T(t)X(x) で割っているけど、X(0) = 0 だから、0 で割ってはいけないのでは?

式(2.4)から(2.5)に行くときに、両辺を T(tX(x) で割っているけど、X(0) = 0 だから、全ての x, t で式が成り立っていないのではないか?
\displaystyle T(t)\frac{{\rm d}^2 X(x)}{{\rm d}x^2} = \frac{1}{v^2}X(x)\frac{{\rm d}^2T(t)}{{\rm d}t^2} ... (2.4)

から

\displaystyle \frac{1}{X(x)}\frac{{\rm d}^2 X(x)}{{\rm d}x^2} = \frac{1}{v^2 T(t)}\frac{{\rm d}^2T(t)}{{\rm d}t^2} ... (2.5)

の変形のところで、両辺を T(tX(x) で割っています。

X(x) は x = 0 のところで 0, すなわち X(0) = 0 ですから、0 で割っていることになります。そうすると、(2.5)式は x = 0 のところでは ∞ となり、破綻している(式が成り立たない)のではないか、という指摘ですね。

(2.5)式の左辺

\displaystyle \frac{1}{X(x)}\frac{{\rm d}^2 X(x)}{{\rm d}x^2}  ... (2.5-l)

についてみると、たしかに x = 0 のところで  X(0) = 0 となり、分母が 0 になっています。しかし、後で示すように \displaystyle \frac{{\rm d}^2 X(x)}{{\rm d}x^2} も x = 0 のとき 0 なので、0/0 (0分の0) になっています。

0/0 というのも扱いがよくわからないので、数式で見てみましょう。

(まだやっていませんが) X(x) の解は、のちのち

\displaystyle X(x) = B \sin \frac{n \pi x}{l}

と求まります。

これの 2階微分を求めると

\displaystyle \frac{{\rm d}X(x)}{{\rm d}x} = \frac{n \pi}{l}B \cos \frac{n \pi x}{l}\\ \\ \frac{{\rm d}^2X(x)}{{\rm d}x^2} = -\left(\frac{n \pi}{l}\right)^2 B \sin \frac{n \pi x}{l}

となります。

x = 0 のときは、 X(x) も \displaystyle \frac{{\rm d}^2 X(x)}{{\rm d}x^2} も 0 ですね。

x = 0  を代入する前に、数式のまま (2.5-l)に代入してみます。

 \displaystyle \frac{1}{X(x)}\frac{{\rm d}^2 X(x)}{{\rm d}x^2}\\ \\ = -\frac{1}{B \sin \frac{n \pi x}{l}} \left(\frac{n \pi}{l}\right)^2 B \sin \frac{n \pi x}{l}\\ \\ = -\left(\frac{n \pi}{l}\right)^2

以上のように、うまい具合に 0 になる数式( sin部分 )同士が約分され、式全体は ∞ や 0 ではなく、ある定数 \displaystyle -\left(\frac{n \pi}{l}\right)^2 となりました。

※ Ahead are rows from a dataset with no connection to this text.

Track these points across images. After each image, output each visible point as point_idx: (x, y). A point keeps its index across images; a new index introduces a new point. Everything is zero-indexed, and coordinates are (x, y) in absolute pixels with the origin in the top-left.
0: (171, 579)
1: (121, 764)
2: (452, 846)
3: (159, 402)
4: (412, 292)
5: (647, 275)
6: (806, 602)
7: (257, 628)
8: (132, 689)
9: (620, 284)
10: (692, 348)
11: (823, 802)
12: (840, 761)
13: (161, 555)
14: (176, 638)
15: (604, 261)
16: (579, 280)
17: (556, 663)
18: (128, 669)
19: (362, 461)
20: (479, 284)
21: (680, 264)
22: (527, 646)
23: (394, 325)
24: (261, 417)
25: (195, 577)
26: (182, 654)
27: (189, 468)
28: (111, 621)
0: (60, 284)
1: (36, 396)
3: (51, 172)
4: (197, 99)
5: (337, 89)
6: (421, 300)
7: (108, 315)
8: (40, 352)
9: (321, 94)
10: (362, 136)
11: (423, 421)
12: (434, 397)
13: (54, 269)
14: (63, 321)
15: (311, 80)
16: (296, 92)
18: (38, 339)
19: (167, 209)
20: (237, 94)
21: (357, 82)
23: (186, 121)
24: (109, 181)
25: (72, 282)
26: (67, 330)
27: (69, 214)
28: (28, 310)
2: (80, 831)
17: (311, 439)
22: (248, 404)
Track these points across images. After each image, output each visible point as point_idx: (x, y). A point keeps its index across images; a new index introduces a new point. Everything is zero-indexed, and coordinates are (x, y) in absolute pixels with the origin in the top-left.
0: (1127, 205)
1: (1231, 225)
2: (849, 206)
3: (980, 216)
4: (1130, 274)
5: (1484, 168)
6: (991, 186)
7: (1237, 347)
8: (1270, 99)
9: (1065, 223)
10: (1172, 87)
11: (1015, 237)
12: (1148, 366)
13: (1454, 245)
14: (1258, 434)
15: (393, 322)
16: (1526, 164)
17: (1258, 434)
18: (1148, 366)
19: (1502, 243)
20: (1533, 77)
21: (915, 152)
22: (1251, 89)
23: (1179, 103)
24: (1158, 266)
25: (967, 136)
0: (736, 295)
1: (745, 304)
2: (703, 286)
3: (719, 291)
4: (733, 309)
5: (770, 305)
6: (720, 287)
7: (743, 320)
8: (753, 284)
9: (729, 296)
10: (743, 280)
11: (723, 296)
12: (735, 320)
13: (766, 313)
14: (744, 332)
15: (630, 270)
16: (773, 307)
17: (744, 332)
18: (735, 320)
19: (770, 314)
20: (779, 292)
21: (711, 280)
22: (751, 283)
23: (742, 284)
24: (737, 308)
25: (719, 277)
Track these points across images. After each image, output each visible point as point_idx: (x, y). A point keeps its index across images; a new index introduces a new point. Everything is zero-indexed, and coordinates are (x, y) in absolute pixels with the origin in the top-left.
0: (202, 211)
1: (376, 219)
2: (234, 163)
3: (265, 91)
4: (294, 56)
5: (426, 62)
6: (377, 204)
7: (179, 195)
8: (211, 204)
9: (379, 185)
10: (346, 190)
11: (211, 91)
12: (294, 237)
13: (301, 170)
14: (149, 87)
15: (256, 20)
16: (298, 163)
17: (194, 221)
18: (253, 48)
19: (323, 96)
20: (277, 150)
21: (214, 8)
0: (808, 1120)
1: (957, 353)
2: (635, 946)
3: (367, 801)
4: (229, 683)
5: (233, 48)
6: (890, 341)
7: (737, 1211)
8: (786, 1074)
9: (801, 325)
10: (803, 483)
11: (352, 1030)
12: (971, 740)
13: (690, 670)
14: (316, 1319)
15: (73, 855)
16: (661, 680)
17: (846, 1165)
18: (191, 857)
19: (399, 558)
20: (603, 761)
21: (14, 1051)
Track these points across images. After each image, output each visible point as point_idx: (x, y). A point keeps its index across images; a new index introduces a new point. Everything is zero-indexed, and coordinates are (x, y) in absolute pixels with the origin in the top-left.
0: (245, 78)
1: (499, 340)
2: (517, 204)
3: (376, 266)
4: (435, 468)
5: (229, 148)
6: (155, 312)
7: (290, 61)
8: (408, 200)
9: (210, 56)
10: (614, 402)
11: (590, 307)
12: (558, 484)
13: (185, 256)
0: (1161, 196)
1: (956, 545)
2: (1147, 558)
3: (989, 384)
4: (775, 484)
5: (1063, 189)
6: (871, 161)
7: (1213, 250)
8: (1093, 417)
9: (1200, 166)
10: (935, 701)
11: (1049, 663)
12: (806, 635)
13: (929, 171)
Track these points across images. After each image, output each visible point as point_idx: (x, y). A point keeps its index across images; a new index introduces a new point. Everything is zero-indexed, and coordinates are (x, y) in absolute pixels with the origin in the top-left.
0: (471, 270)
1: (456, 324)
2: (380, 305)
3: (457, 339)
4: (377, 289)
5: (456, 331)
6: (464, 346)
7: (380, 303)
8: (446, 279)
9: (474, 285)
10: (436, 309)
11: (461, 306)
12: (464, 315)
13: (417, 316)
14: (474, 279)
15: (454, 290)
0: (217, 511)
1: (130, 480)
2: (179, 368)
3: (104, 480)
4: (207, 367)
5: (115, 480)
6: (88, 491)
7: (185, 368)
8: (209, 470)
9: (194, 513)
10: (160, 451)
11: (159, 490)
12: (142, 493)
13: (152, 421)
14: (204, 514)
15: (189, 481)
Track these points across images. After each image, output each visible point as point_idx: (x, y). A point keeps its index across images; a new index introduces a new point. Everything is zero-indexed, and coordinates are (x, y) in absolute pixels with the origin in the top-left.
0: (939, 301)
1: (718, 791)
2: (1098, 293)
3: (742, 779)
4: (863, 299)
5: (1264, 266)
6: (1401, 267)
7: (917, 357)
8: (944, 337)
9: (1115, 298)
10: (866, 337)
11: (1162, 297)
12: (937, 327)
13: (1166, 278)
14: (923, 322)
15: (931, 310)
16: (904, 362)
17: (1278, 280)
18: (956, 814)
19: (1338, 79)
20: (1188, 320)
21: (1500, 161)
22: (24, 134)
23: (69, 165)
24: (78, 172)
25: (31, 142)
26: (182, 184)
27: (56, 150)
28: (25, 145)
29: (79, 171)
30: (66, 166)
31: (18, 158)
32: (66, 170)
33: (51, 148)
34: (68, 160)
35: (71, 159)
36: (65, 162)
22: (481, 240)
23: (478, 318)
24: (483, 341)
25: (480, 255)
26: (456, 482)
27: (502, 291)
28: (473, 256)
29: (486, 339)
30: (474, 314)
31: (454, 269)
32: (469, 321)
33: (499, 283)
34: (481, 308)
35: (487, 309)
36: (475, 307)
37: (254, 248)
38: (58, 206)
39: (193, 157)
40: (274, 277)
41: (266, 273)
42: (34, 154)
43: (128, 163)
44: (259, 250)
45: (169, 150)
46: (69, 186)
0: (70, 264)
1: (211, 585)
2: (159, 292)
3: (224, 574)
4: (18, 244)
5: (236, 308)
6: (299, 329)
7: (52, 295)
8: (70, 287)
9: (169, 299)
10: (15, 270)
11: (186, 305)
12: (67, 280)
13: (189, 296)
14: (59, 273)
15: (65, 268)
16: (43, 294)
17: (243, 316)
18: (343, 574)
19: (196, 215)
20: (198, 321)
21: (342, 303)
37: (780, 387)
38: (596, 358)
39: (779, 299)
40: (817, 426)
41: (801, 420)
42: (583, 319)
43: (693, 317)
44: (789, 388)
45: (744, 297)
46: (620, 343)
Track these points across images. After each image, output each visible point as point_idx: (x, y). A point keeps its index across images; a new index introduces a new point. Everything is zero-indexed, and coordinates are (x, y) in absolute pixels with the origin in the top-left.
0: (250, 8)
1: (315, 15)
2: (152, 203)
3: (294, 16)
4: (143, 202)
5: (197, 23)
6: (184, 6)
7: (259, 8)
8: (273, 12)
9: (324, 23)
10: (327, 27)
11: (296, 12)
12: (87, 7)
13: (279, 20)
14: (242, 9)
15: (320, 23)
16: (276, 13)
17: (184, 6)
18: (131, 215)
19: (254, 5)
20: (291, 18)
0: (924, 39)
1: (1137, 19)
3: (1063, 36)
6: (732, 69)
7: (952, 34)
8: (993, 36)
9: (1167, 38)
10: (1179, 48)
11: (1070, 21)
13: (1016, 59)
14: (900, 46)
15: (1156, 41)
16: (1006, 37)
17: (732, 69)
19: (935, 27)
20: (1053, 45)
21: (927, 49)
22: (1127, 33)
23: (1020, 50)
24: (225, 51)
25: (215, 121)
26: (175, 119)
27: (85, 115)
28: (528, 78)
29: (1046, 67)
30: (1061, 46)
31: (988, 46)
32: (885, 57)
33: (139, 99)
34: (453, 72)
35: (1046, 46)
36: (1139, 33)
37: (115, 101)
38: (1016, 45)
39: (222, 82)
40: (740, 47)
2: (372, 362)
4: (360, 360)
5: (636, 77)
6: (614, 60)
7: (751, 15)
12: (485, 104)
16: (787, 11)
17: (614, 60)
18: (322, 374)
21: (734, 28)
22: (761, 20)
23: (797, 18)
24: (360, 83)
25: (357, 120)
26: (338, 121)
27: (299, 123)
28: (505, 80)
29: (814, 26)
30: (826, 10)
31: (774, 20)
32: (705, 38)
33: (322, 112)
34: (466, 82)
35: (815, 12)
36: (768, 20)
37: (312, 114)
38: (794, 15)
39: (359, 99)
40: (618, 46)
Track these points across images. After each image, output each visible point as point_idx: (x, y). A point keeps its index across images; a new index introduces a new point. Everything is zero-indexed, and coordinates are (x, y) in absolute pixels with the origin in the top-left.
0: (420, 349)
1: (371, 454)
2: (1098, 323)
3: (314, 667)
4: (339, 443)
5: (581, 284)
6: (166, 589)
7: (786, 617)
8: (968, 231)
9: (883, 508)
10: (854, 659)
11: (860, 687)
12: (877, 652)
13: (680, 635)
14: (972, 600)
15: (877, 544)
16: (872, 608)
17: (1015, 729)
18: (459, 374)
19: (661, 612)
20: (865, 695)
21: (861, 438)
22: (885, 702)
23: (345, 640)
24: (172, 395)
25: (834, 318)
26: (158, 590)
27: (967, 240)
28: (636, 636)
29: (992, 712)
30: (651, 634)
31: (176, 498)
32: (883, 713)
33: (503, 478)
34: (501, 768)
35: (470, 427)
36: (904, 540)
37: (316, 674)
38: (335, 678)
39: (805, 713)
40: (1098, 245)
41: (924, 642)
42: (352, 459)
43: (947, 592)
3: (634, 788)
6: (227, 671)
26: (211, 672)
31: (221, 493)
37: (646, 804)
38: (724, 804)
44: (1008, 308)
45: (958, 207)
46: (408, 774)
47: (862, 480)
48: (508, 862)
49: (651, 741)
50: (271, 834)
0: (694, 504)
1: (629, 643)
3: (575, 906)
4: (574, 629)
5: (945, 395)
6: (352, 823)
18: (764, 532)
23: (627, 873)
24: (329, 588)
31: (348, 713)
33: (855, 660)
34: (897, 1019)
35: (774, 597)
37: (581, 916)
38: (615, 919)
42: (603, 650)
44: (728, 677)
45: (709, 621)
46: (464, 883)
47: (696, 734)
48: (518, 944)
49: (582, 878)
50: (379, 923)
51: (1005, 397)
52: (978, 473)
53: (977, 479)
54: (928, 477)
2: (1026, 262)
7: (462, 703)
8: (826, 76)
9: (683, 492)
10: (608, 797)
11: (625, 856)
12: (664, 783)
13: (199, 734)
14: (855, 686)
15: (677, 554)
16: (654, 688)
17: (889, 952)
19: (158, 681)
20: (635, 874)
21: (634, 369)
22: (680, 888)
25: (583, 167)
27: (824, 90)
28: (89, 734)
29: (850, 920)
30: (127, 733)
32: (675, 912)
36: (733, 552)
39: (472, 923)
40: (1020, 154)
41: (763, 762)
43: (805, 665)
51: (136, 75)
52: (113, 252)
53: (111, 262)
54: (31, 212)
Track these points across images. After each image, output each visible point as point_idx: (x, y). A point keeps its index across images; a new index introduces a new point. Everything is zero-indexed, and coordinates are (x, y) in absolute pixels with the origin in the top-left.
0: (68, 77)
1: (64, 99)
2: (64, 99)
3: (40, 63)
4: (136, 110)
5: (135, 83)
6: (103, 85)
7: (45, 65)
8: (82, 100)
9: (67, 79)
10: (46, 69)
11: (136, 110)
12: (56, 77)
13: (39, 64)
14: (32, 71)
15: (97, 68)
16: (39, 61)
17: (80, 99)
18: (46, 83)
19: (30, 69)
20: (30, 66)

以上のように、「0 で割る」ように見えても、そのとたんに数式が破綻するわけではないのです。具体的には

\displaystyle \frac{f(x)}{g(x)}

で関数 f(x) も g(x) も x → +0 のとき 1) x → +0 は、「x がプラス側から 0 に近づくときに」、という意味です。 に 0 に収束する際、f の方が g より収束が早ければ、∞ にはなりません。例えば、x2/x や 4x/x は、見方によっては 0 で割っている(0/0になっている) のですが、→ 0 でも ∞ には なりません。


脚注   [ + ]

1.  x → +0 は、「x がプラス側から 0 に近づくときに」、という意味です。